LA VIE PRIVÉE ET LA VIE PUBLIQUE DES GRECS

 

CHAPITRE XI. — LES IMPÔTS.

 

 

SOMMAIRE. — 1. Le système des impôts en Grèce. — 2. L’impôt sur le capital. — 3. Impôts indirects à Athènes. — 4. Recettes diverses. — 5. Exemption d’impôt à Cyzique. — 6. Souscription nationale. — 7. Emprunts d’États. — 8. Expédients financiers. — 9. Les liturgies. —10. La chorégie. — 11. Libéralités des citoyens envers l’État.

 

1. — LE SYSTÈME DES IMPÔTS EN GRÈCE.

Le système des impôts n’était pas conçu en Grèce comme chez nous.

A l’origine, il semble bien que la principale ressource des États fût la Mme, c’est-à-dire une taxe égale au dixième des récoltes de chaque individu. C’était là un impôt sur le revenu, mais supporté seulement par les propriétaires du sol, et on conçoit qu’il en fût ainsi à une époque où la richesse venait presque tout entière de la terre.

Cet impôt cessa d’être perçu à Athènes vers l’année 500 av. J.-C. Comme le commerce commençait déjà à se développer, on le remplaça par des droits de douane, par des taxes sur les ventes„ sans compter les redevances assez élevées que l’on retirait des mines d’argent du Laurion. De plus, un autre usage s’introduisit. L’État prit l’habitude de rejeter sur les riches certaines dépenses qui lui incombaient. Fallait-il, par exemple, armer un navire, ou célébrer une fête, c’était un citoyen qui en faisait les frais ; c’est là ce qu’on appelait les liturgies.

Pendant la guerre du Péloponnèse, tout cela fut insuffisant. Alors on songea de nouveau à taxer directement les propriétaires ; mais on ne se contenta pas de frapper les possesseurs du sol ; on atteignit aussi le capital sous toutes ses formes, et cet impôt fut désigné sous le nom d’eisphora. Toutefois il n’eut pas un caractère permanent ; ce fut essentiellement un impôt de guerre, et il n’y a point d’exemple qu’il ait été levé en temps de paix.

■ **Données fournies**
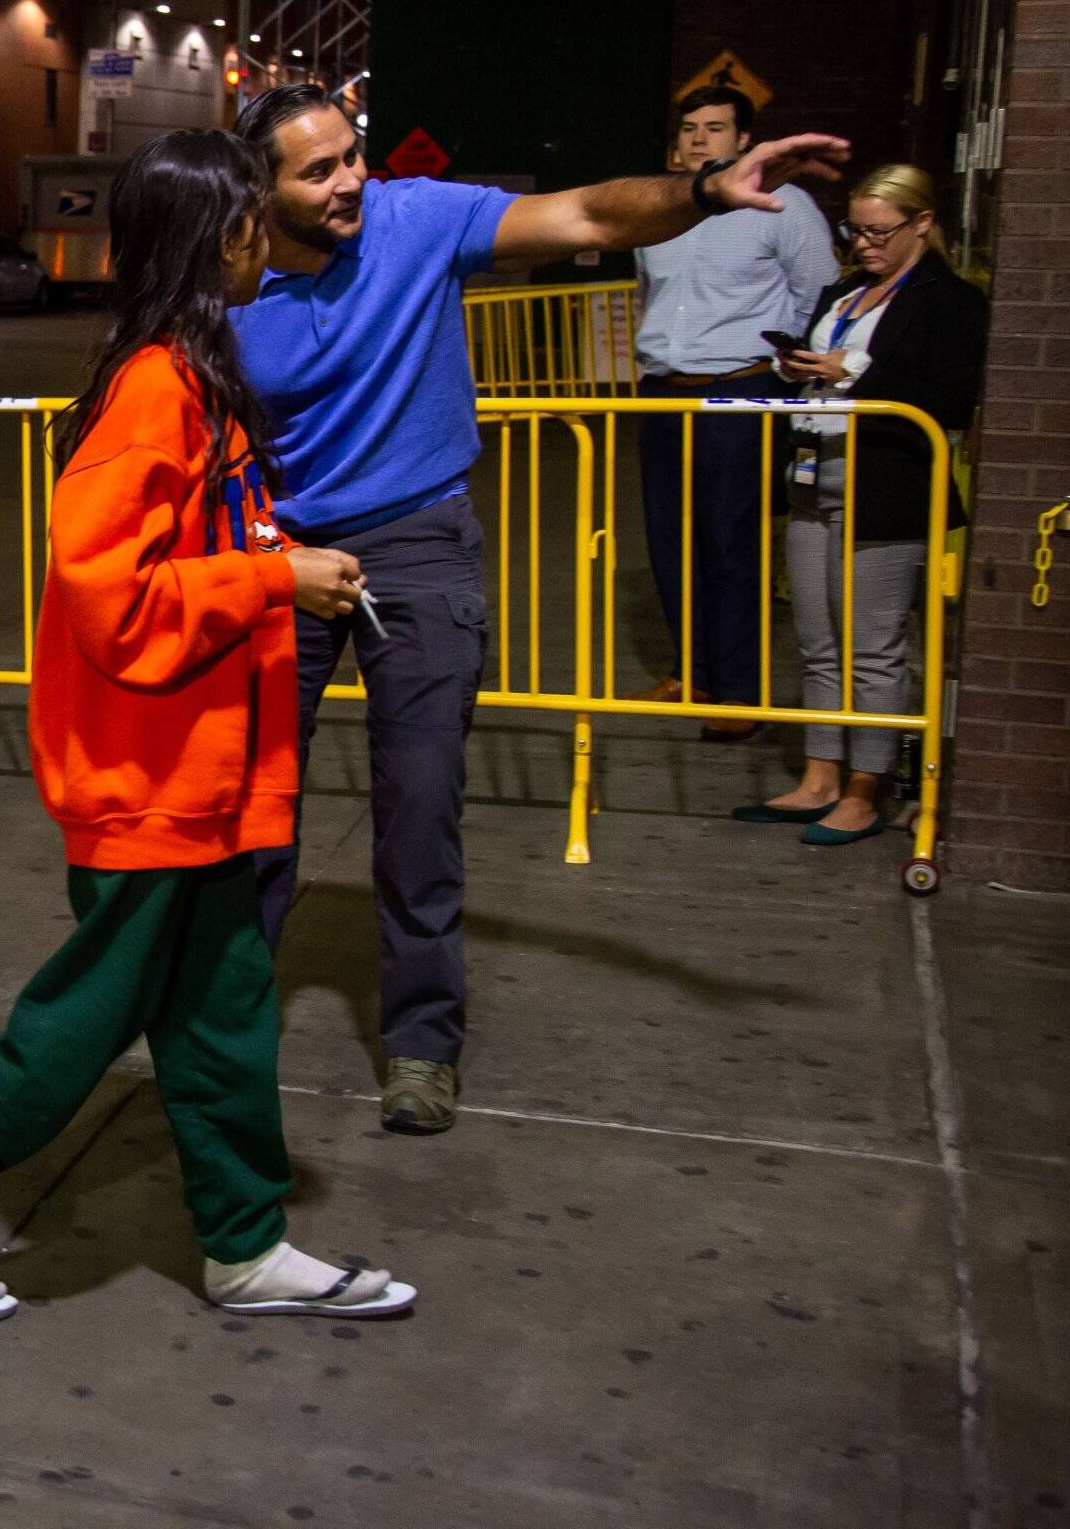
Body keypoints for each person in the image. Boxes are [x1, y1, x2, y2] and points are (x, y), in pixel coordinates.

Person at [230, 83, 848, 1135]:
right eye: (319, 169)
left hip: (416, 540)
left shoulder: (412, 217)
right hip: (279, 548)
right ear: (261, 188)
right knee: (251, 809)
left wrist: (702, 188)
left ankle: (423, 1044)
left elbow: (593, 213)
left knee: (419, 803)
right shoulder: (226, 277)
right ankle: (223, 1028)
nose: (351, 182)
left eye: (353, 156)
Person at [0, 130, 417, 1321]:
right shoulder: (156, 384)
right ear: (219, 236)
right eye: (256, 221)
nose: (274, 238)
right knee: (85, 1016)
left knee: (224, 1004)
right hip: (146, 772)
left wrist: (277, 554)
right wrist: (271, 581)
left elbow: (183, 551)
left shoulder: (190, 371)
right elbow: (112, 598)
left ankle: (244, 1244)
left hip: (202, 773)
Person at [740, 166, 987, 845]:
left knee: (872, 650)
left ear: (923, 223)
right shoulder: (847, 289)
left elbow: (947, 399)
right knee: (819, 646)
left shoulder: (952, 302)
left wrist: (850, 369)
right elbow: (835, 362)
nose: (864, 244)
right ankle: (820, 777)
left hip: (885, 488)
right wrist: (801, 367)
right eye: (856, 230)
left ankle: (865, 789)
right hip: (814, 475)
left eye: (880, 231)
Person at [631, 85, 841, 738]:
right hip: (664, 389)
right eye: (690, 127)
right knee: (672, 540)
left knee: (731, 543)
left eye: (715, 128)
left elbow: (818, 295)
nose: (699, 139)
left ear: (744, 139)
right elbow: (649, 295)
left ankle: (739, 693)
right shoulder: (660, 209)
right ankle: (690, 672)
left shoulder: (785, 207)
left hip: (741, 387)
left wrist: (786, 370)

■ **Consigne**
D'après le texte sur les impôts en Grèce, comment appelait-on l'impôt sur le capital levé pendant la guerre du Péloponnèse ?

■ **Réponse**
On l'appelait l'eisphora.